Figure 2.

Chemically modified ssDNA produced by aPCR. Accustart Taq polymerase HiFi is able to incorporate various chemically modified dNTPs into ssDNA produced with aPCR. (a) Triphosphate-modified nucleotide incorporation is realized by replacing canonical dNTPs with varying concentration of modified alpha-thiol dNTPs (4 bases). ssDNA production is effective for a replacement of dNTPs up to 75% (upper band: dsDNA 1,000 bp; lower band: ssDNA 1,000 nt). See Fig. S16 for higher percentage of dNTPs replacement. (b) dUTP replacement for dTTP up to 100% in asymmetric production of the ssDNA. Different parts of the same gel and exposure are shown and the split indicated by a white space.

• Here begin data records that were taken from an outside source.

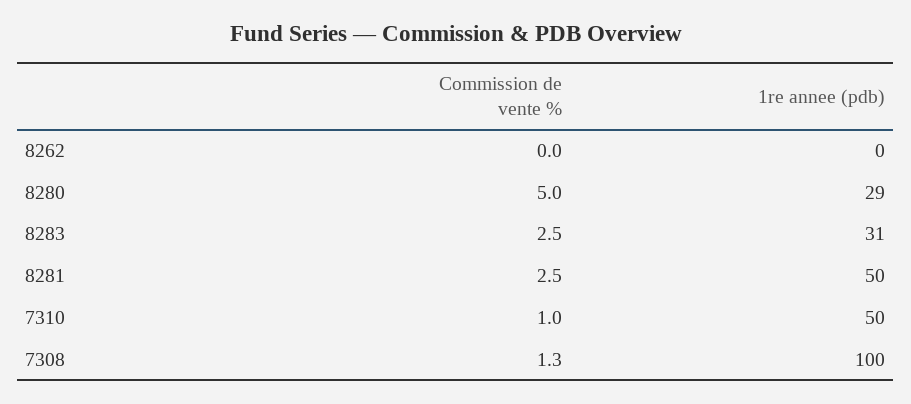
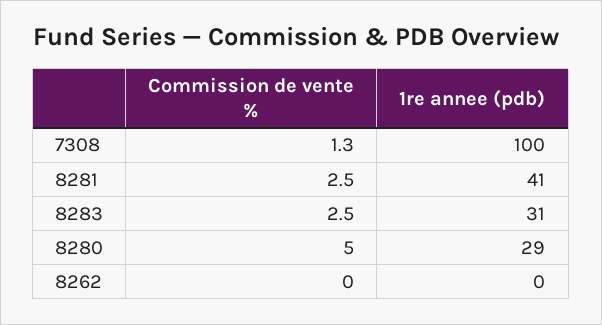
  {
    "Commission de vente %": {
      "8262": 0,
      "8280": 5,
      "8283": 2.5,
      "8281": 2.5,
-     "7310": 1,
      "7308": 1.3
    },
    "1re annee (pdb)": {
      "8262": 0,
      "8280": 29,
      "8283": 31,
-     "8281": 50,
+     "8281": 41,
-     "7310": 50,
      "7308": 100
    }
  }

See Fig. S17 for the uncropped gel. (c) Cy5 fluorescently modified dCTP can be used to up to 10% replacement of canonical dCTP to be incorporated into the synthesized ssDNA (left). Merged image of ethidium bromide and Cy5 channels. See Fig. S19 for the full ethidium bromide- and Cy5-channel images. The efficiency of incorporation of Cy5-dCTP is quantified by fluorimetry and show approximately 2.5% modification of the Cy5 in ssDNA when 5% of Cy5-modified dCTP are used in aPCR for both 1,000 and 2,000 nt fragments (right). (d) Fluorescently modified ssDNA 2,000 nt is used to fold DNA nanoparticles. DNA stain and fluorescent agarose gel mobility shift assay showing folding of a fluorescent scaffolded DNA origami nanoparticle compared to non-fluorescent DNA nanoparticles.